**Getoonde passage**
>>
Een woongelegenheid kan slechts eenmaal aanleiding geven tot de voorrang hierboven vermeld onder de punten 6, 7 en 8. Om in aanmerking te komen voor deze voorrangen: - moet de kandidaat-huurder de woning sedert 6 maanden bewoond hebben; - moet de kandidaat-huurder zich binnen maximaal 2 maanden na de beslissing van de wooninspecteur, de datum van de onbewoonbaar- of ongeschiktverklaring of de datum van het onteigeningsbesluit laten inschrijven in het inschrijvingsregister van de verhuurder. Een kandidaat-huurder die aan de voorwaarden vermeld onder de punten 6 en 7 van de absolute voorrangsregels beantwoordt, maar die weigert om in te gaan op een aanbod tot de toewijzing van een woning die beantwoordt aan zijn keuze met betrekking tot het type, de ligging en de maximale huurprijs, kan daarna geen aanspraak meer maken op die voorrangsregel.
Lokale toewijzingsreglementen In afwijking van de toewijzingsprocedure en van de absolute voorrangsregels hebben de gemeenten Landen, Linter en Zoutleeuw in toepassing van artikel 26 van het Kaderbesluit specifieke toewijzingsregels opgesteld waarbij rekening gehouden wordt met de lokale binding van de kandidaat-huurders. De gemeenten Landen, Linter en Zoutleeuw hebben gekozen om voorlopig uitsluitend de lokale binding van de kandidaat-huurders te accentueren. Voor de vermelde 3 gemeenten vervangen deze regels de optionele voorrangsregels.
<<
**Regels**
>>
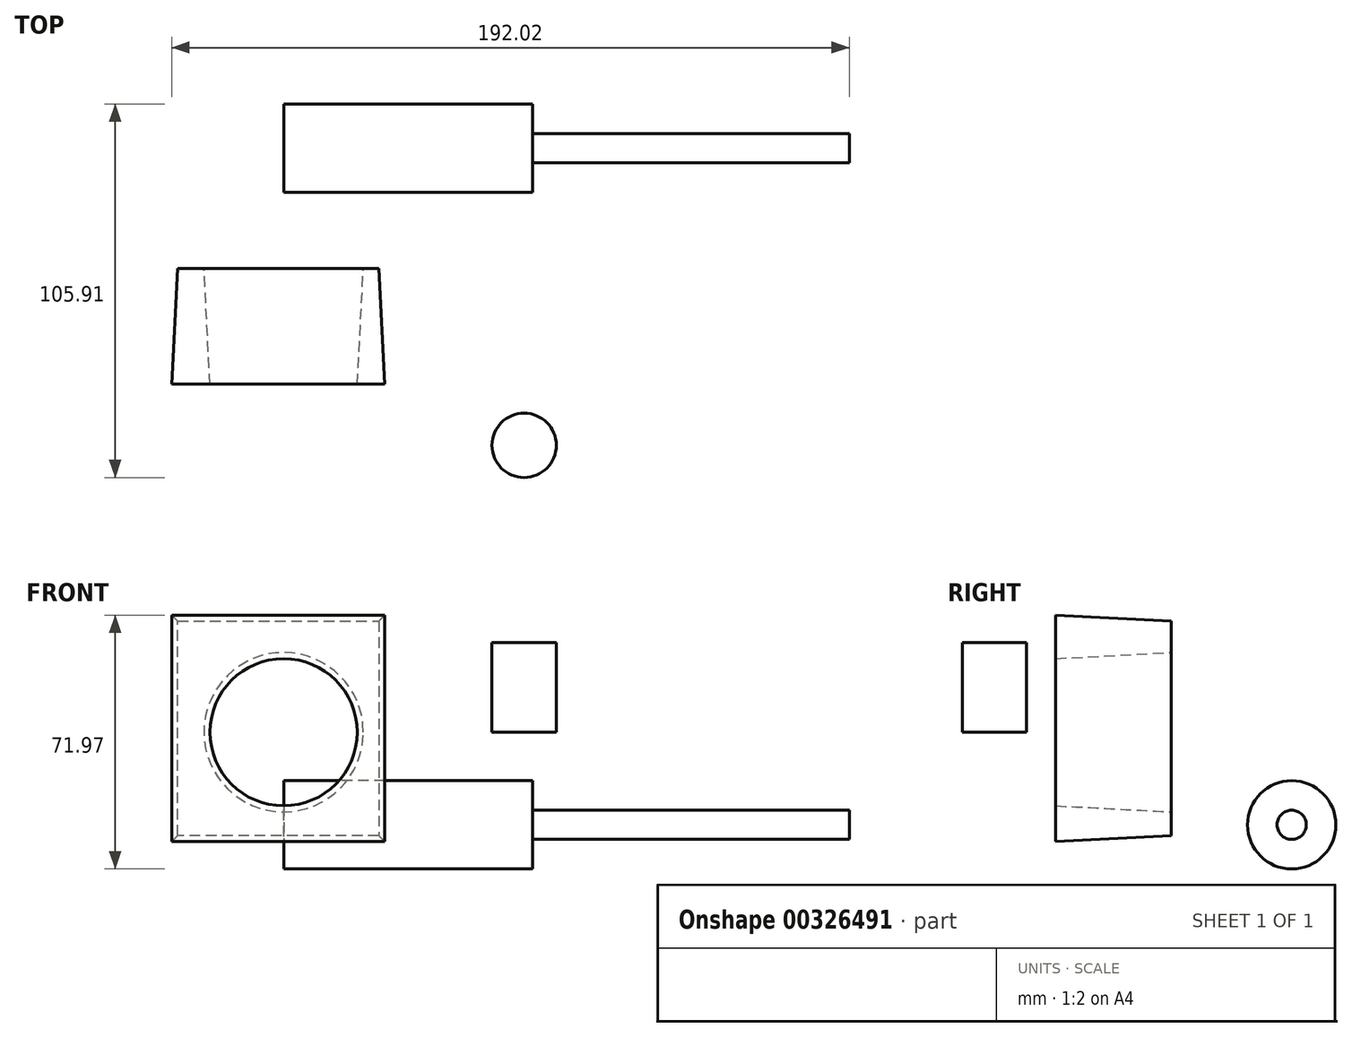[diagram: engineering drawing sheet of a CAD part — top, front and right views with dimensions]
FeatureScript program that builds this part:
annotation { "Feature Type Name" : "Feature", "Feature Type Description" : "" }
export const myFeature = defineFeature(function(context is Context, id is Id, definition is map)
    precondition{}
    {
        {
            var Q0;
            Q0=qCreatedBy(makeId("Front.planeOp"),FACE);
            var sketch = newSketch(context, id + "F0", { "sketchPlane" : qUnion([Q0])});
            skCircle(sketch, "E0", {"center": v(0, 0) * mm, "radius": 18.88 * mm});
            skCircle(sketch, "E1", {"center": v(0, 0) * mm, "radius": 22.58 * mm});
            skLineSegment(sketch, "E2.bottom", {"start": v(-30.03, 31.47) * mm, "end": v(26.97, 31.47) * mm});
            skLineSegment(sketch, "E2.top", {"start": v(-30.03, -29.3) * mm, "end": v(26.97, -29.3) * mm});
            skLineSegment(sketch, "E2.left", {"start": v(-30.03, 31.47) * mm, "end": v(-30.03, -29.3) * mm});
            skLineSegment(sketch, "E2.right", {"start": v(26.97, 31.47) * mm, "end": v(26.97, -29.3) * mm});
            skSolve(sketch);
        }
        {
            var Q0;
            Q0 = qSketchRegion(id + "F0", true);
            extrude(context, id + "F1", {"entities" : qUnion([Q0]), "depth" : 32.77 * mm, "hasDraft" : true, "draftAngle" : 3 * degree});
        }
        {
            var Q0;
            Q0=qCreatedBy(makeId("Top.planeOp"),FACE);
            var sketch = newSketch(context, id + "F2", { "sketchPlane" : qUnion([Q0])});
            skCircle(sketch, "E3", {"center": v(68.15, -50.12) * mm, "radius": 9.12 * mm});
            skSolve(sketch);
        }
        {
            var Q0;
            Q0 = qSketchRegion(id + "F2", true);
            extrude(context, id + "F3", {"entities" : qUnion([Q0]), "depth" : 25.4 * mm});
        }
        {
            var Q0;
            Q0=qCreatedBy(makeId("Right.planeOp"),FACE);
            var sketch = newSketch(context, id + "F4", { "sketchPlane" : qUnion([Q0])});
            skCircle(sketch, "E4", {"center": v(34.14, -26.25) * mm, "radius": 12.52 * mm});
            skSolve(sketch);
        }
        {
            var Q0;
            Q0 = qSketchRegion(id + "F4", true);
            extrude(context, id + "F5", {"entities" : qUnion([Q0]), "depth" : 70.61 * mm});
        }
        {
            var Q0;
            Q0=makeQuery(id+"F5.opExtrude","CAP_FACE",FACE,{"disambiguationData":[OSD([sQuery(id+"F4.wireOp",EDGE,"E4")])],"isStart":false});
            var sketch = newSketch(context, id + "F6", { "sketchPlane" : qUnion([Q0])});
            skCircle(sketch, "E5", {"center": v(34.14, -26.25) * mm, "radius": 4.15 * mm});
            skSolve(sketch);
        }
        {
            var Q0;
            Q0 = qSketchRegion(id + "F6", true);
            extrude(context, id + "F7", {"entities" : qUnion([Q0]), "operationType" : NewBodyOperationType.ADD, "depth" : 89.66 * mm});
        }
    });
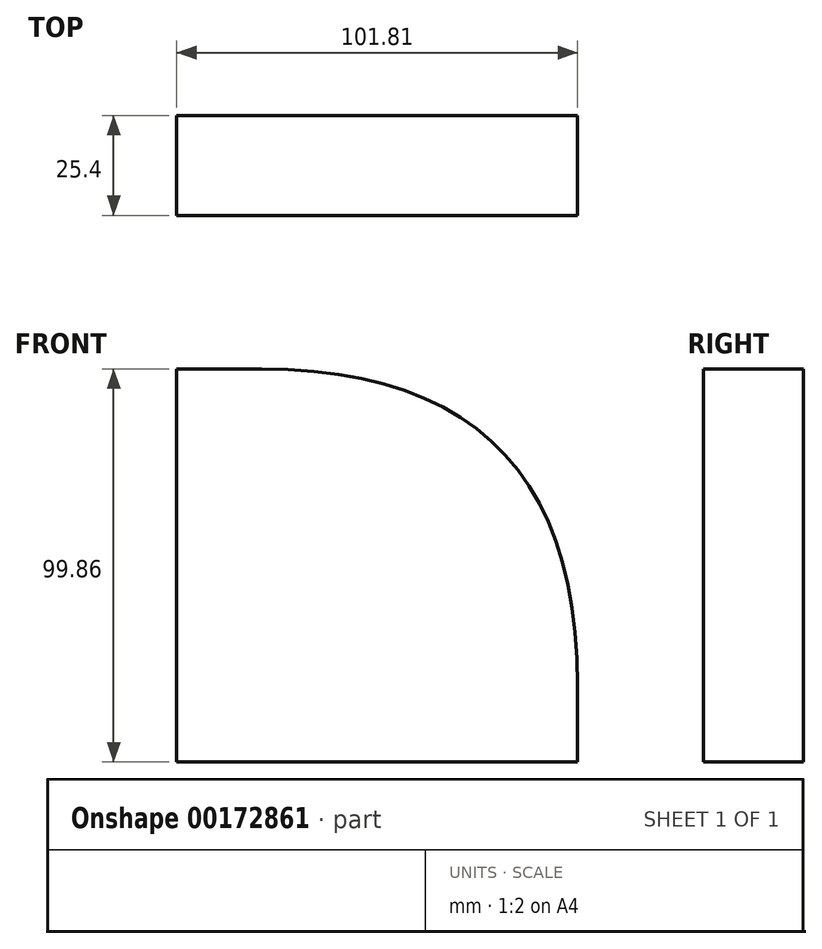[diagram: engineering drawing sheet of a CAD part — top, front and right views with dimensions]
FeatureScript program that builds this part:
annotation { "Feature Type Name" : "Feature", "Feature Type Description" : "" }
export const myFeature = defineFeature(function(context is Context, id is Id, definition is map)
    precondition{}
    {
        {
            var Q0;
            Q0=qCreatedBy(makeId("Front.planeOp"),FACE);
            var sketch = newSketch(context, id + "F0", { "sketchPlane" : qUnion([Q0])});
            skLineSegment(sketch, "E0.bottom", {"start": v(-53.1, 44.45) * mm, "end": v(48.71, 44.45) * mm});
            skLineSegment(sketch, "E0.top", {"start": v(-53.1, -55.41) * mm, "end": v(48.71, -55.41) * mm});
            skLineSegment(sketch, "E0.left", {"start": v(-53.1, 44.45) * mm, "end": v(-53.1, -55.41) * mm});
            skLineSegment(sketch, "E0.right", {"start": v(48.71, 44.45) * mm, "end": v(48.71, -55.41) * mm});
            skSolve(sketch);
        }
        {
            var Q0;
            Q0=makeQuery(id+"F0.imprint","IMPRINT",FACE,{"disambiguationData":[TD([[makeQuery(id+"F0.imprint","IMPRINT",EDGE,{"derivedFrom":sQuery(id+"F0.wireOp",EDGE,"E0.bottom")}),-1.0]])]});
            extrude(context, id + "F1", {"entities" : qUnion([Q0]), "depth" : 25.4 * mm});
        }
        {
            var Q0;
            Q0=makeQuery(id+"F1.opExtrude","SWEPT_EDGE",EDGE,{"disambiguationData":[OSD([sQuery(id+"F0.wireOp",EDGE,"E0.bottom"),sQuery(id+"F0.wireOp",EDGE,"E0.right")])]});
            fillet(context, id + "F2", {"entities" : qUnion([Q0]), "radius" : 80.33 * mm, "tangentPropagation" : true, "rho" : 0.5, "crossSection" : FilletCrossSection.CONIC, "allowEdgeOverflow" : false});
        }
    });
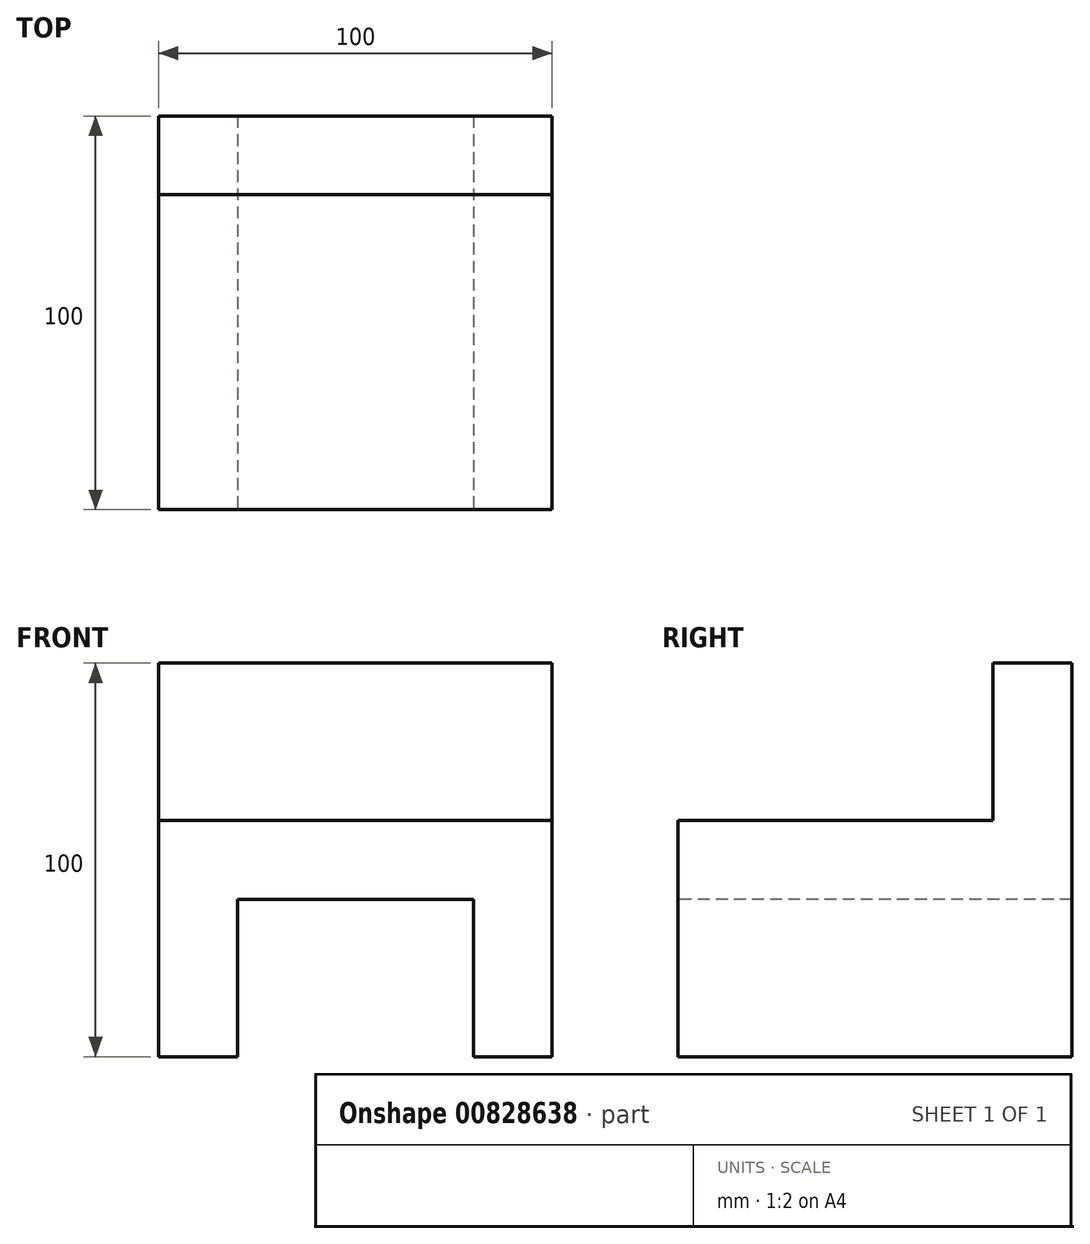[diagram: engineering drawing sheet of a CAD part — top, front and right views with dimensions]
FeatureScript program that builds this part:
annotation { "Feature Type Name" : "Feature", "Feature Type Description" : "" }
export const myFeature = defineFeature(function(context is Context, id is Id, definition is map)
    precondition{}
    {
        {
            var Q0;
            Q0=qCreatedBy(makeId("Top.planeOp"),FACE);
            var sketch = newSketch(context, id + "F0", { "sketchPlane" : qUnion([Q0])});
            skLineSegment(sketch, "E0.bottom", {"start": v(50, -50) * mm, "end": v(-50, -50) * mm});
            skLineSegment(sketch, "E0.top", {"start": v(50, 50) * mm, "end": v(-50, 50) * mm});
            skLineSegment(sketch, "E0.left", {"start": v(50, -50) * mm, "end": v(50, 50) * mm});
            skLineSegment(sketch, "E0.right", {"start": v(-50, -50) * mm, "end": v(-50, 50) * mm});
            skPoint(sketch, "E0.middle", {"position": v(0, 0) * mm});
            skSolve(sketch);
        }
        {
            var Q0;
            Q0 = qSketchRegion(id + "F0", true);
            extrude(context, id + "F1", {"entities" : qUnion([Q0]), "depth" : 100 * mm, "offsetDistance" : 25 * mm});
        }
        {
            var Q0;
            Q0=makeQuery(id+"F1.opExtrude","CAP_FACE",FACE,{"disambiguationData":[OSD([sQuery(id+"F0.wireOp",EDGE,"E0.bottom"),sQuery(id+"F0.wireOp",EDGE,"E0.top"),sQuery(id+"F0.wireOp",EDGE,"E0.left"),sQuery(id+"F0.wireOp",EDGE,"E0.right")])],"isStart":false});
            var sketch = newSketch(context, id + "F2", { "sketchPlane" : qUnion([Q0])});
            skLineSegment(sketch, "E1.bottom", {"start": v(-50, -50) * mm, "end": v(50, -50) * mm});
            skLineSegment(sketch, "E1.top", {"start": v(-50, 30) * mm, "end": v(50, 30) * mm});
            skLineSegment(sketch, "E1.left", {"start": v(-50, -50) * mm, "end": v(-50, 30) * mm});
            skLineSegment(sketch, "E1.right", {"start": v(50, -50) * mm, "end": v(50, 30) * mm});
            skSolve(sketch);
        }
        {
            var Q0;
            Q0 = qSketchRegion(id + "F2", true);
            extrude(context, id + "F3", {"entities" : qUnion([Q0]), "operationType" : NewBodyOperationType.REMOVE, "oppositeDirection" : true, "depth" : 40 * mm, "offsetDistance" : 25 * mm});
        }
        {
            var Q0;
            Q0=makeQuery(id+"F1.opExtrude","SWEPT_FACE",FACE,{"disambiguationData":[OSD([sQuery(id+"F0.wireOp",EDGE,"E0.bottom")])]});
            var sketch = newSketch(context, id + "F4", { "sketchPlane" : qUnion([Q0])});
            skLineSegment(sketch, "E2.bottom", {"start": v(-30, 40) * mm, "end": v(30, 40) * mm});
            skLineSegment(sketch, "E2.top", {"start": v(-30, 0) * mm, "end": v(30, 0) * mm});
            skLineSegment(sketch, "E2.left", {"start": v(-30, 40) * mm, "end": v(-30, 0) * mm});
            skLineSegment(sketch, "E2.right", {"start": v(30, 40) * mm, "end": v(30, 0) * mm});
            skSolve(sketch);
        }
        {
            var Q0;
            Q0 = qSketchRegion(id + "F4", true);
            extrude(context, id + "F5", {"entities" : qUnion([Q0]), "operationType" : NewBodyOperationType.REMOVE, "endBound" : BoundingType.THROUGH_ALL, "oppositeDirection" : true, "depth" : 25 * mm, "offsetDistance" : 25 * mm});
        }
    });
<<
**Doelstelling**
Geef het deel van het fragment over de voorrangsregels voor kandidaat-huurders letterlijk weer, tussen "Lokale toewijzingsreglementen In" en "de optionele voorrangsregels.", beide inbegrepen.

**Antwoord op oefening**
Lokale toewijzingsreglementen In afwijking van de toewijzingsprocedure en van de absolute voorrangsregels hebben de gemeenten Landen, Linter en Zoutleeuw in toepassing van artikel 26 van het Kaderbesluit specifieke toewijzingsregels opgesteld waarbij rekening gehouden wordt met de lokale binding van de kandidaat-huurders. De gemeenten Landen, Linter en Zoutleeuw hebben gekozen om voorlopig uitsluitend de lokale binding van de kandidaat-huurders te accentueren. Voor de vermelde 3 gemeenten vervangen deze regels de optionele voorrangsregels.